Bunyi berderit dari pintu kedai, aku masuk. Memesan teh chamomile.Karena kata pelayan hanya ada teh disini. Ternyata ini bukan kedai kopi, dugaan ku benar. Aku memilih duduk di kursi coklat sebrang pintu. Terlihat pelayan yang sedang mencatat beberapa pesanan dari kakek tua dikursi ujung. Di dapur seorang lelaki paruh baya yang sedang menuang sesuatu dari ceret beruap ke cangkir poreslen hijau. Aku merasa udara disini cukup hangat daripada diluar sana.Dan nyaman. Pesanan ku tiba "teh chamomile dengan gula batu, dan satu panekuk kacang. Selamat menikmati" ujar seorang pelayan pria dengan rambut menutupi mata. Aku hanya mengangguk tanpa berhenti menatap, aku berusaha menatap matanya, tapi sayang rambutnya cukup menghalangi ku. Setelah menaruh pesanan ku di meja dia kembali ke dapur dan berbicara sambil tersenyum dengan lelaki paruh baya yang kulihat tadi.

Aku membuka tas kuning ku dan mengambil selembaran yang kudapat dari kampus. Tulisan ini membuat rasa lelah ku kembali. Setelah sepagi tadi mati matian mencari uang untuk membayar tunggakan flat, sekarang mau tidak mau harus mencari uang lagi, untuk membayar kuliah. Sebentar lagi aku ujian dan memang belum membayar uang semester. Peraturan kampus di luar negri memang seperti itu. Harus bayar baru bisa mengikuti ujian. Jika belum bayar, ya tidak bisa ujian. Tidak memandang siapa pun dan bagaimana pun kehidupan mahasiwa nya.Kejam. Sedih rasanya hidup seorang diri di negri orang. Tidak ada keluarga, tidak ada teman. Paling teman pun hanya teman kuliah yang bisa nya merepotkan ku saja. meminta kerjakan tugas, menulis essay. Tetapi bagaimanapun dari situlah aku bisa mendapatkan uang. Hanya untuk makan, tidak lebih.
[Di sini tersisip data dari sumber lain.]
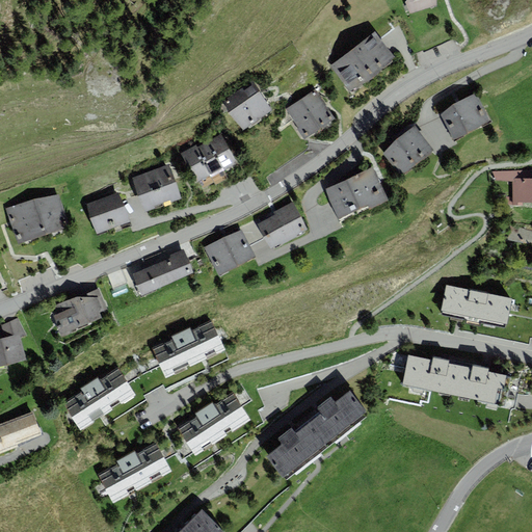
[(406,0),(405,2),(409,15),(437,6),(436,0),(406,0)]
Kututup kembali selembaran itu dan memasukkan nya kembali kedalam tas. Kuteguk teh yang tadi ku pesan dan mencomot satu panekuk kacang dari piring porselin. Kakek tua di kursi ujung sudah pergi sedari tadi. Sisa aku sendiri di kedai ini. Kurasa aku cukup lama melamun. Tunggu, ini kan sedang salju. Semua orang butuh minuman hangat tetapi, mengapa kedai ini sepi pengunjung? Aku baru sadar sedari tadi hanya aku berdua dengan kakek tua itu di kedai ini.

Lelaki paruh baya yang didapur memerhatikan ku dengan kening berkerut. Aku tanpa sengaja melihatnya. Kemudian lelaki paruh baya itu menghampiriku sambil membawa ceret mengepul.

"ingin teh lagi?" tanya nya setelah didepanku

Aku mengerjapkan mata, kaget. Karna merasa tidak memesan teh lagi. Mungkin aku memang terlihat menyedihkan, sampai sampai bapak ini menawarkan teh nya lagi padaku. "anda menawarkan saya?" tanyaku linglung

"Ya, memangnya ada pengunjung lain selain kau disini?"

Bodoh, mengapa kata kata itu keluar dari mulutku? Sungguh bodoh. Aku merasa tidak sopan berbicara seperti itu kepada seorang yang baik hati menawarkan ku teh ini "Ah, maaf. Karena aku merasa tidak memesan teh lagi jadi aku hanya bingung. Maaf sudah tidak sopan"

Lelaki paruh baya itu kemudian duduk dan menuangkan isi dari ceret itu ke cangkirku, tanpa menatap ku "udara dingin, satu cangkir tak cukup untuk membuat dirimu merasa hangat. Lagipula kau terlihat bukan orang sini, maka dari itu aku menawarkan mu" ucapnya "minumlah, selagi hangat" dia menggeser cangkir berisi teh ke arah ku.

Aku memegang cangkir itu. Memang hangat. "terimakasih" aku tak tau harus berkata apa, jadi aku mengucapkan terimakasih. Dia tersenyum. Akupun ikut tersenyum. Kurasa memang harus seperti itu.